Этим лаконичным словам предшествовала большая работа. Муж прекрасной Миллисенты, сэр Теофилус Пинтерк, был одним из лидеров мира финансов, невероятно богатым человеком, однако, к своему огорчению, имел соперников в мире, где хотел властвовать. Существовали люди равные ему и имевшие шансы на победу в финансовом соревновании. Он же, будучи человеком наполеоновского склада, искал способы добиться несомненного, непререкаемого превосходства. Он сознавал, что в современном мире власть основывалась не только на финансах. Он насчитывал три других ее источника: пресса, реклама и еще один, который людям его профессии не следовало недооценивать, – наука. Он решил, что для победы требуется сочетание этих четырех сил, и с этой целью создал тайный Комитет четырех.
Председателем был он сам. Следующим по власти и достоинству был сэр Бульбас Фрутигер, чей лозунг гласил: «Дай публике то, чего она хочет». Этому лозунгу была подчинена вся его обширная газетная империя. Третьим номером в комитете был сэр Публиус Харпер, заправлявший миром рекламы. Все, кто в вынужденной и обманчиво временной праздности ездил вверх-вниз по эскалаторам, воображали, что люди, чью рекламу они читают от нечего делать, соперничают друг с другом, но это было заблуждением: вся реклама управлялась из центра, где восседал сэр Публиус Харпер. Если он хотел прославить ту или иную зубную пасту, она вязла у всех на ушах; если хотел погубить ее неизвестностью, то так и происходило, при всех ее достоинствах. Он решал, вознести или уничтожить тех неразумных, кто брался производить товары потребления, вместо того чтобы спросить, стоит ли этим заняться. Сэр Публиус относился к сэру Бульбасу с добродушным пренебрежением и считал его лозунг слишком скромным. Его собственный лозунг гласил: «Заставь публику хотеть того, что ты ей даешь». В этом деле он был удивительно успешен. Отвратительные вина сбывались в неимоверных количествах, поскольку люди, которых он убеждал, что они восхитительны, не осмеливались усомниться в его словах. Морские курорты с гадкими отелями, неопрятными пансионами и почти всегда, кроме периода высоких приливов, грязным морем завоевали усилиями сэра Публиуса репутацию мест, где хорошо дышится, где захватывающе штормит и дуют оздоровительные атлантические ветра. Политические партии на всеобщих выборах использовали изобретения его сотрудников, доступные всем (кроме коммунистов), кто способен платить объявленную цену. Ни один разбирающийся в жизни здравомыслящий человек не вздумал бы запустить кампанию без поддержки сэра Публиуса.
Сэр Бульбас и сэр Публиус, часто появлявшиеся на людях вместе, внешне были очень разными. Оба были bons viveurs[2]

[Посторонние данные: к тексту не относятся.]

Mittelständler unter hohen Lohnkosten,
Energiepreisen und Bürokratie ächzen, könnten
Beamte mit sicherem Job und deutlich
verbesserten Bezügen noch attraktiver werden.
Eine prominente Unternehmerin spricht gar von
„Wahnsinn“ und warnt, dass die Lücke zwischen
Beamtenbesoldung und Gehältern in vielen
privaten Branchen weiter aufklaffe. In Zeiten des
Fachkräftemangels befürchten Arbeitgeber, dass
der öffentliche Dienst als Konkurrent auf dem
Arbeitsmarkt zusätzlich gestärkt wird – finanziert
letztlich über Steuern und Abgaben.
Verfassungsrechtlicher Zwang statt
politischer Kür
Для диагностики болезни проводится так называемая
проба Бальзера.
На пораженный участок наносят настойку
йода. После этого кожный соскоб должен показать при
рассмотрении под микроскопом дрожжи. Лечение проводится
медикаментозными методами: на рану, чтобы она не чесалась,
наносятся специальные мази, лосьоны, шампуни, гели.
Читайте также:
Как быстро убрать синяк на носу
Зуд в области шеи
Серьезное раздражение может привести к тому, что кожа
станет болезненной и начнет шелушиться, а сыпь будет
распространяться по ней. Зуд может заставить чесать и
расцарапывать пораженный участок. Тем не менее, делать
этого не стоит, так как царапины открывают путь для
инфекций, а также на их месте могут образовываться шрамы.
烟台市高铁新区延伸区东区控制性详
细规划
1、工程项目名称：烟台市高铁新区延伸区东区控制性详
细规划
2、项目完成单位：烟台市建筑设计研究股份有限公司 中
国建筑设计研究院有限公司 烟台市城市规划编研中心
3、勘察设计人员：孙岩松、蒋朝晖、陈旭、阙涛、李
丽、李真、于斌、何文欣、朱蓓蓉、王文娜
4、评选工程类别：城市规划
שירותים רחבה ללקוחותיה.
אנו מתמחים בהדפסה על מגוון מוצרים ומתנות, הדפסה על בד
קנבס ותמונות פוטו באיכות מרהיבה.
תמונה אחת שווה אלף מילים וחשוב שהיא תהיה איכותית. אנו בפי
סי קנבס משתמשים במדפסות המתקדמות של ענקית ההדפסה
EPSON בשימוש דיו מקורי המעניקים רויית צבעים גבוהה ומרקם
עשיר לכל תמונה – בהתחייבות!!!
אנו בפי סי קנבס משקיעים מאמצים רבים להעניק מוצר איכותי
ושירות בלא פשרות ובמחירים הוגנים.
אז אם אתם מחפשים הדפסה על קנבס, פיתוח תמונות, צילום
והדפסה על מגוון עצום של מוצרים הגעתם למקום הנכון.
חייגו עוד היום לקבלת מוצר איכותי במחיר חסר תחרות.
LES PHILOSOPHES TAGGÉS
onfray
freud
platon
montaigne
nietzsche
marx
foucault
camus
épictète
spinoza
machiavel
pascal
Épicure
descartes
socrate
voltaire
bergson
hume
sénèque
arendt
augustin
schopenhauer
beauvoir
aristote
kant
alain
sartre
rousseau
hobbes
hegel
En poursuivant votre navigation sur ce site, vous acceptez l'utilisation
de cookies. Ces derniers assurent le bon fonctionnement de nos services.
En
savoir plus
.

, но, в отличие от сэра Бульбаса, соответствовавшего этому определению веселого толстяка, сэр Публиус был худ и с виду аскетичен. Любой, не знавший, кто он такой, принял бы его за мистика, тонущего в видениях. Его портрет ни за что не украсил бы рекламу еды или напитка. Тем не менее, когда они вместе садились за стол – а такое случалось часто, – чтобы за трапезой спланировать новый захват или перемену политики, согласие достигалось быстро. Они понимали ход мыслей и амбиции друг друга, сознавали необходимость взаимопомощи для успеха. Сэр Публиус напоминал сэру Бульбасу, насколько тот обязан ему за залепившие все заборы плакаты с физиономией идиота, не читающего «Дейли лайтнинг», на которые презрительно косятся толпы хорошо одетых мужчин и красивых женщин, не выпускающих эту великую газету из рук. На это сэр Бульбас отвечал: «Да, но где бы вы были, если бы не моя борьба за владение канадскими лесами? Куда бы вы девались без бумаги и где бы ее раздобыли, если бы не моя гениальная политика в этом заморском доминионе?» Этим дружеским спорам они предавались до десерта, но потом серьезнели, и их творческое сотрудничество приносило богатые плоды.Пендрейк Маркл, четвертый член тайного синдиката, отличался от первых трех. Сэр Бульбас и сэр Публиус сомневались, стоит ли его принимать, но их убедил сэр Теофиол. Их сомнения были небезосновательны. Во-первых, в отличие от них троих, он не был посвящен в рыцарское достоинство. Существовали и более важные возражения. Никто не отрицал его ума, но авторитетные люди сомневались в его надежности. Его имя нельзя было использовать в проспекте, призванном соблазнить провинциальных инвесторов. И все же сэр Теофил настоял на том, чтобы оказать ему доверие из-за его исключительной плодовитости по части необычных изобретений, а также потому, что, в отличие от других ученых, он не был отягощен излишней совестливостью.